Posted by: Tim | September 1, 2010

Book Review: A Case for Historic Premillennialism

If you’ve watched the old Spiderman cartoons, you know that he talks to himself a lot. Often some supervillain will gas him or poison him or somehow make him dizzy, and he then says something like this: “Losing…consciousness….must….keep…going”…at this point he either makes it out or collapses (to somehow make it out later).

For most people, a blog post titled “Book Review: A Case for Historic Premillennialism” (CfHPM, edited by Craig Blomberg and Sung Wook Chung), produces that same numbing response as supervillian gas, so if you’ve read this far and you’re still conscious, you might as well keep reading. But unlike the supervillain poisin, CfHPM is actually a very good book on an important area of Biblical eschatology (end times). It is a collection of essays by instructors at Denver Seminary about, you guessed it, Historic Premillennialism. I picked up at the seminary bookstore when I was down in Denver in July, and read it in just a few days, as it is well written, insightful, and held my attention.
........
Task to complete | Please copy the review word for word from "For most people, a" to "held my attention.". None of the items have anything to do with the review.

Saved data entries |
........
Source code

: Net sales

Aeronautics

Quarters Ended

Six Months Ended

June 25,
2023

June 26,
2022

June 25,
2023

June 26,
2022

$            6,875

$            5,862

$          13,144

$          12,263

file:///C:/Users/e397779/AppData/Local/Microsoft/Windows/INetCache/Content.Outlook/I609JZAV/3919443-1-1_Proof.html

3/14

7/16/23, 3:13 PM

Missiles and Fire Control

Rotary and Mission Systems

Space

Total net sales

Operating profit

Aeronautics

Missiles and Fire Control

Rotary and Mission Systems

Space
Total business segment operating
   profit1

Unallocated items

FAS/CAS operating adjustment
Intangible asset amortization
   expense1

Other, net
........
Response to this task |
For most people, a blog post titled “Book Review: A Case for Historic Premillennialism” (CfHPM, edited by Craig Blomberg and Sung Wook Chung), produces that same numbing response as supervillian gas, so if you’ve read this far and you’re still conscious, you might as well keep reading. But unlike the supervillain poisin, CfHPM is actually a very good book on an important area of Biblical eschatology (end times). It is a collection of essays by instructors at Denver Seminary about, you guessed it, Historic Premillennialism. I picked up at the seminary bookstore when I was down in Denver in July, and read it in just a few days, as it is well written, insightful, and held my attention.